### Required actions
- A) List every country named in the climate justice excerpt.
- B) In the climate justice excerpt, which power source does the International Energy Agency report say will overtake all other electricity sources in the next five years?

------ Source text

    • With the EACOP project putting an international spotlight on fossil fuel funding, major banks and insurers from Deutsche Bank in Germany to JP Morgan Chase in the United States publicly ruled out funding for the pipeline.
    • This year’s International Energy Agency report notes that renewable energy growth spiked in 2022, and that solar power will overtake all other electricity sources in the next five years — in part because the climate movement successfully took the fossil fuel’s cries for “energy security” in the wake of Russia’s attack on Ukraine, and pivoted to the need for REAL energy security: energy that can’t be weaponized to fund war and climate chaos.Climate activists protest outside of BNI HQ where the bank is holding its AGM (Annual General Meeting). Activists urge President Director Royke Tumilaar to make BNI immediately commit to stop funding coal companies. #TheTimeIsNow for BNI to quit coal and fund renewable energy.
  3. New connections, deeper solidarity, and building power from Asia to Africa.

    In order to keep up the fight for climate justice, we need to find strength and power by embracing joy and community. 2022 was a year of putting energy and time into the people who can rage with us, inspire us, and understand the emotional toll of fighting the fossil fuel industry while actively experiencing the impacts of global heating, the ongoing pandemic, food and energy shortages, and war.

    Across Asia this year, artists waded through the climate crisis to display messages of solidarity in 350 Asia’s Weave of Hope project. Art is a powerful medium for inspiring change, and this work brought people from Indonesia to the Philippines together to help spread hope at the frontlines of climate chaos.

------------
------ Data section

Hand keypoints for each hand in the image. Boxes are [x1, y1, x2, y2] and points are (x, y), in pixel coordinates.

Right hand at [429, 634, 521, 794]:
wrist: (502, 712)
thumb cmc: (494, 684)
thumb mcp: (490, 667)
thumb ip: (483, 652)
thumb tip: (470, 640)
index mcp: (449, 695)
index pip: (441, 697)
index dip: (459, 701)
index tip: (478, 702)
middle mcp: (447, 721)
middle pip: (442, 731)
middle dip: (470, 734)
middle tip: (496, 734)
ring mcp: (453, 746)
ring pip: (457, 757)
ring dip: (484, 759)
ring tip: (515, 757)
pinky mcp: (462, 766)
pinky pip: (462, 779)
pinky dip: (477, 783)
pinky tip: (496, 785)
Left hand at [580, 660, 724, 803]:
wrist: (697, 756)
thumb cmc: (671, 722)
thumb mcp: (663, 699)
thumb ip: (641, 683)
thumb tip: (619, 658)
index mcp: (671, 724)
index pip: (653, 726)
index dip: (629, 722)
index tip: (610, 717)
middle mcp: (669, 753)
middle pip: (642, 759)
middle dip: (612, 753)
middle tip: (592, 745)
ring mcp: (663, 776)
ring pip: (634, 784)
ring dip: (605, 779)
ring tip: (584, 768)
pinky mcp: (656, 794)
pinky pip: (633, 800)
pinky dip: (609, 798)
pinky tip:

------------

### Solutions by task
- A) Germany, the United States, Russia, Ukraine, Indonesia, the Philippines

- B) Solar power